Thursday, April 8, 2010

Seder Night in Mitzpe Ramon - We Were Personally Delivered from Egypt

This was a distinguished Seder for us for a number of reasons. It was our first in Israel; it was the first single Seder in our lives; and it was the first Seder away from family and friends in the US. In anticipation, having only a single Seder seemed like doing the high wire act without a net - no second chances. We could always answer the question, "Did you get out of Egypt," with the promising, "Not yet, but tomorrow night!" But in Israel - there would be no tomorrow night. One Seder - then finished.

As it turned out -- we got out of Egypt. Having only a single Seder concentrates the mind wonderfully, and you don't have to worry about what you're going to say or do on a second night that's different from the first. ("Why is this second night different from all others?")

We usually went to my brother and his family in St. Louis for our Seders. In addition to the 10 of our immediate families there would also be many guests, making the Seder a large and lively affair. We were originally going to just be the five of our immediate family, Pam and I, Chavie, Donny and Yair, but Rabbi Slonim, the Chabad shaliach in Mitzpe Ramon, asked us to take an elderly Russian couple. At first I feared that they only spoke Russian, which would have made a Seder with them a bit weird, since the telling of the Seder story and its commentary is the central part of the night. But as it turned out they also spoke pretty good Hebrew, so Chavie was able to act as translator.

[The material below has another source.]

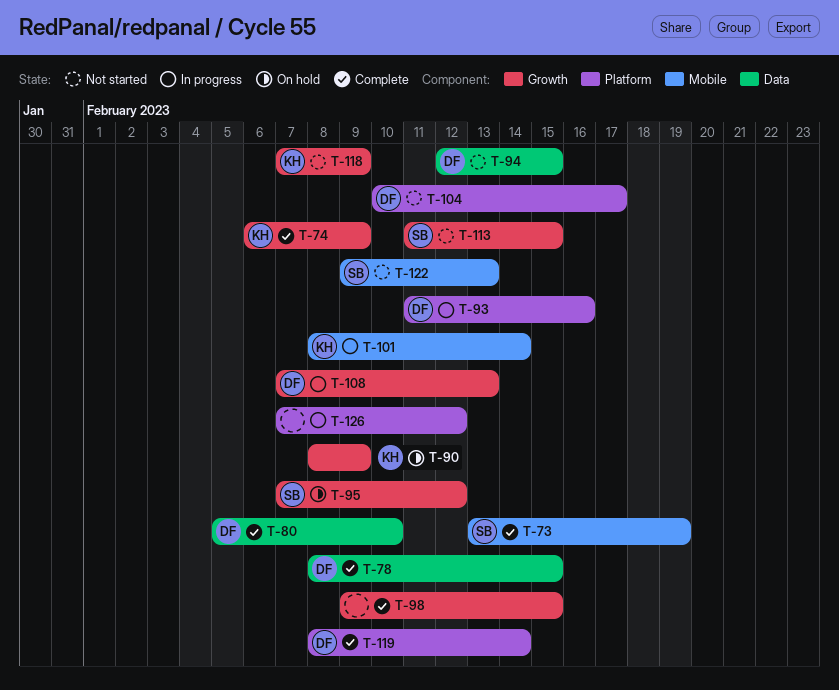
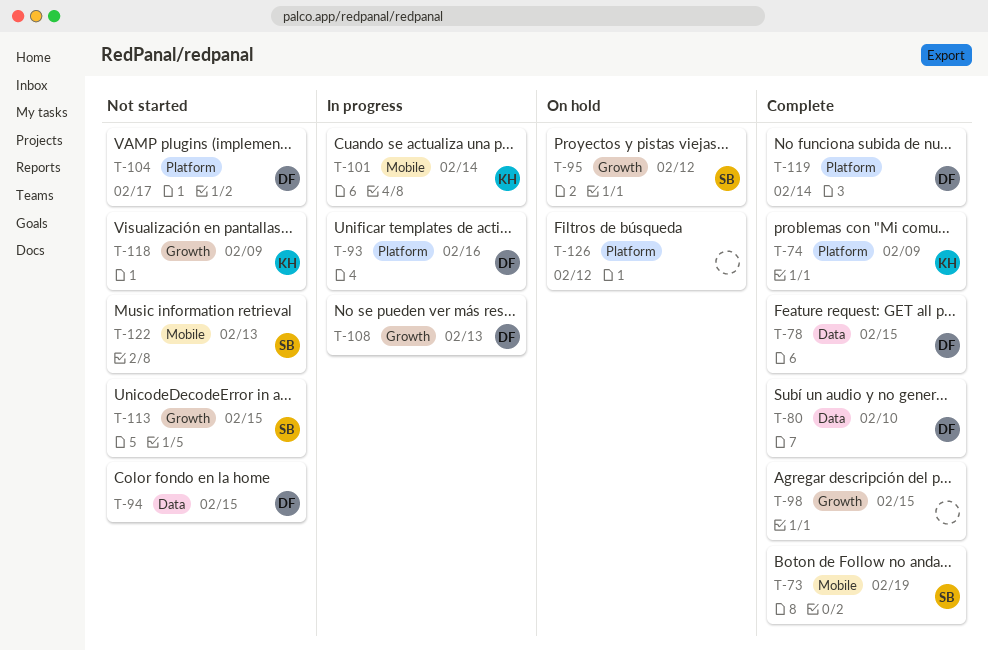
T-74, label: Growth -> Platform
T-90: present -> none
T-126, status: In progress -> On hold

I would say that the theme of our Seder was "In every generation each individual is obliged to see himself or herself as if s/he personally were delivered from Egypt."  This goes hand-in-hand with the Hagaddah proclamation that "In every generation they rise up against us to destroy us." When I was young I thought that this was an unwarrantedly negative perspective, but as I got older I realized that the western world, having slaked itself on Jewish blood during the Holocaust, was simply taking an after dinner nap, waiting to be roused and drink again.

Of course, for those in other lands, the blood lust never ended. Our guests were from Russia, and they had been delivered from Communism when coming to Israel. And we had already met other Indian, Ethiopian, Iraqi, Iranian, and Yemenite Jews who were spirited away to safety in Israel. But Theodore Herzl could never have imagined that the promised land he reimagined as a security for the despised Jews of other lands would itself come to be treated as a pariah state by the other nations of the world, who longed to destroy it or would stand silently by while others did, heaping the most odious calumnies on it that would make the blood libels of Europe seem tame by comparison.

It will forever be a blot on the conscience of the world that 62 years after the Holocaust, we live with gas-proof bomb shelters outside our door for protection from our enemies.

As we went around our Seder table we saw how each of us had been delivered from Pharaoh's Egypt: Our Russian guests from Communist/Stalinist bondage; we from the wage slavery of consumer capitalism and the physical and spiritual Galut outside of Israel; and our Children and Grandchild starting a new life in a new Jewish land, the land that G-d had promised to our ancestors in an unbroken line from even before that first Seder 3300 years ago. But nothing happens unless we do something first.

Rabbi Stewart Weiss, who led our Pesach tour group at the Orchid Hotel spoke apropos this theme at one of his Divrei Torah --- Moshe told the Children of Israel as they wailed in fear at the Red Sea seven days after that first Seder, Stand still, be quiet, and see the deliverance of the L-rd, for He shall fight for you. But Moshe over promised. Immediately afterward, G-d reprimands Moshe saying, Why do you cry out to me? I can not fight for you by myself. You must join and be my partner. Tell the Children of Israel to move forward, (which only Nachshon ben Aminadav did), and the sea did not split until then. We cannot stand by and wait for G-d to fight for us. Moshe did over promise. We must take action with His help. The Land Of Israel will not be redeemed and Moshiach will not come by our standing quietly waiting where we are for Eretz Yisrael to be given to us. We must move forward to join the battle with G-d to redeem our Land and bring Moshiach, now and in our time.

1 comment:

  1. Ira, I think youre getting the hang of this blog thing. Very well written and 100% spot on. Its amazing being in the melting pot of the world "New York" and realising that Israel is the true melting pot. A really good soup is where all the ingredients blend toghether as they did in your Seder and in Israel as a whole. Wheras over here there might be people from all over but they all keep to themselves.